(Application no. 75778/01)
27 July 2006
This judgment may be subject to editorial revision.
In the case of Mamič v. Slovenia,
The European Court of Human Rights (Third Section), sitting as a Chamber composed of:
Mr B.M. Zupančič,
Mr C. Bîrsan,
Mr V. Zagrebelsky,
Mrs A. Gyulumyan,
Mr David Thór Björgvinsson,
Mrs I. Ziemele, judges,
and Mr R. Liddell, Section Registrar,
Having deliberated in private on 6 July 2006,
Delivers the following judgment, which was adopted on that date:
1. The case originated in an application (no. 75778/01) against the Republic of Slovenia lodged with the Court under Article 34 of the Convention for the Protection of Human Rights and Fundamental Freedoms (“the Convention”) by a Slovenian national, Ms Zofija Mamič (“the applicant”), on 24 July 2001.
2. The applicant was represented by the Verstovšek lawyers. The Slovenian Government (“the Government”) were represented by their Agent, Mr L. Bembič, State Attorney-General.
3. The applicant alleged under Article 6 § 1 of the Convention that the length of the proceedings before the domestic courts to which she was a party was excessive. In substance, she also complained about the lack of an effective domestic remedy in respect of the excessive length of the proceedings (Article 13 of the Convention).
4. On 7 May 2004 the Court decided to communicate the complaints concerning the length of the proceedings and the lack of corresponding remedies to the Government. Applying Article 29 § 3 of the Convention, it decided to rule on the admissibility and merits of the application at the same time.
I. The circumstances of the case
5. The applicant was born in 1956 and lives in Ravne na Koroškem.
6. On 10 May 1995 the applicant was grievously injured in a car accident.
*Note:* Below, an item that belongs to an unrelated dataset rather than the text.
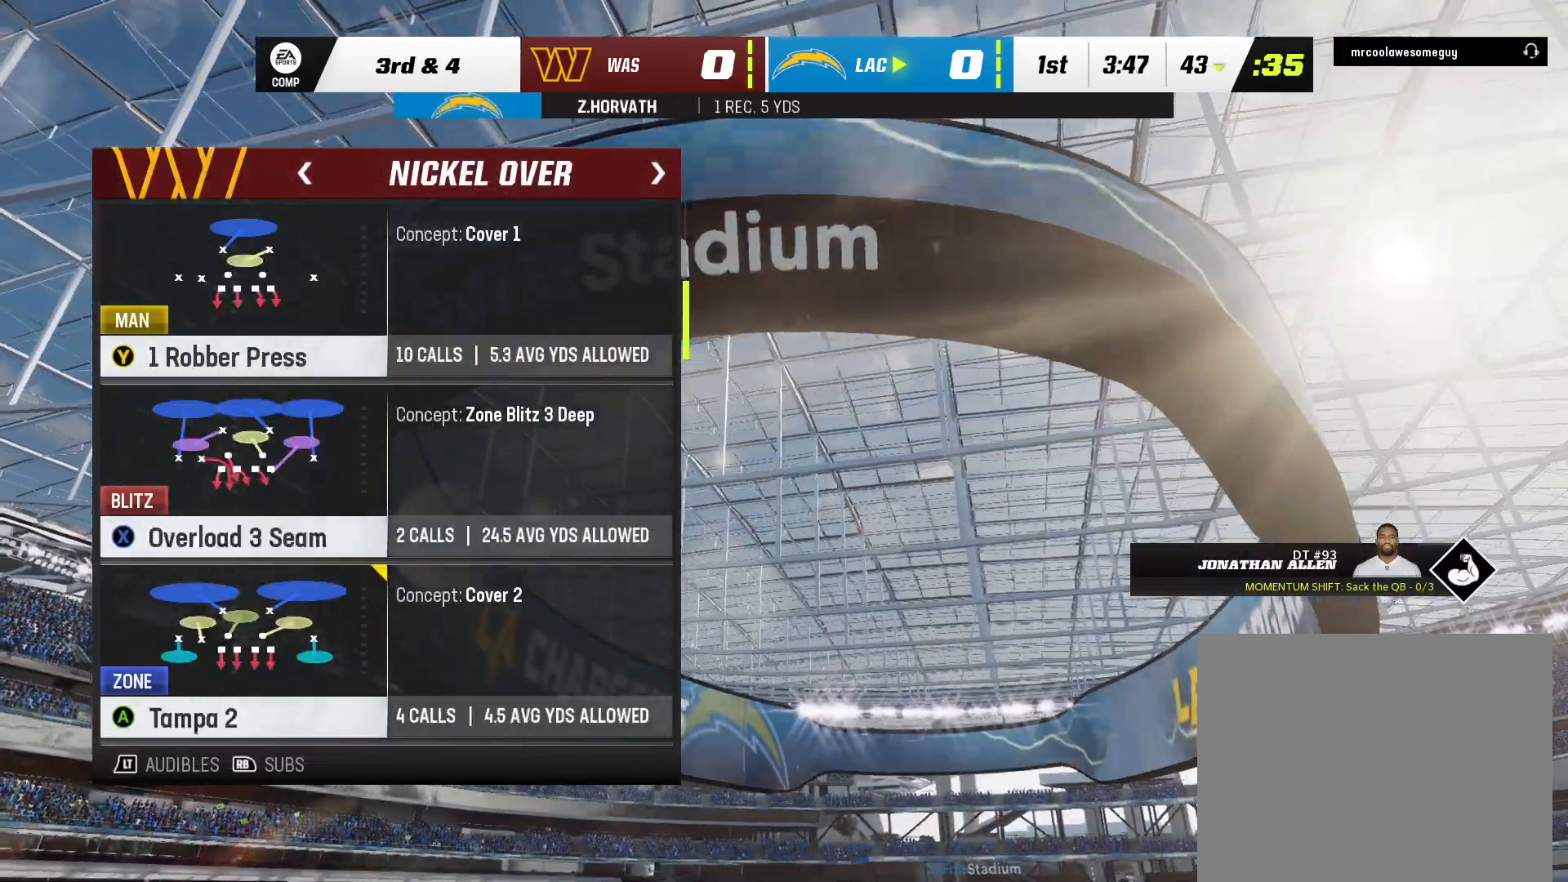
{"dt_ms": 500, "buttons": [], "left_stick": "center", "right_stick": "center", "events": []}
She was unconscious for ten days and remained in hospital for two and a half months. Although she and her husband were separated at the time and were going through a divorce, he was also in the car and sustained some injuries.
7. On 6 June 1995 the police filed a criminal complaint against the applicant with the Slovenj Gradec District Prosecutor's Office, alleging that she had caused the accident by negligent driving.
On 17 May 1996 the Slovenj Gradec District Prosecutor lodged a bill of indictment against the applicant, in the Slovenj Gradec Local Court (Okrajno sodišče v Slovenj Gradcu), for causing a traffic accident by negligence.
In November 1996 the summons to the first hearing scheduled for 3 December 1996 was served on the applicant.
On 3 December 1996 the court held a hearing and heard testimony from the applicant's husband. He gave a detailed description of how the accident had occurred, even though he had lost consciousness for a while at the time of the accident.
The court found the applicant guilty and issued her with a warning (sodni opomin).
8. On 24 December 1996 the applicant appealed to the Maribor Higher Court (Višje sodišče v Mariboru).
On 27 December 1996 and 12 March 1997 the applicant supplemented her appeal by adducing additional evidence.
On 9 April 1997 the Maribor Higher Court allowed the applicant's appeal, annulled the first-instance court's judgment and remitted the case for new fact-finding.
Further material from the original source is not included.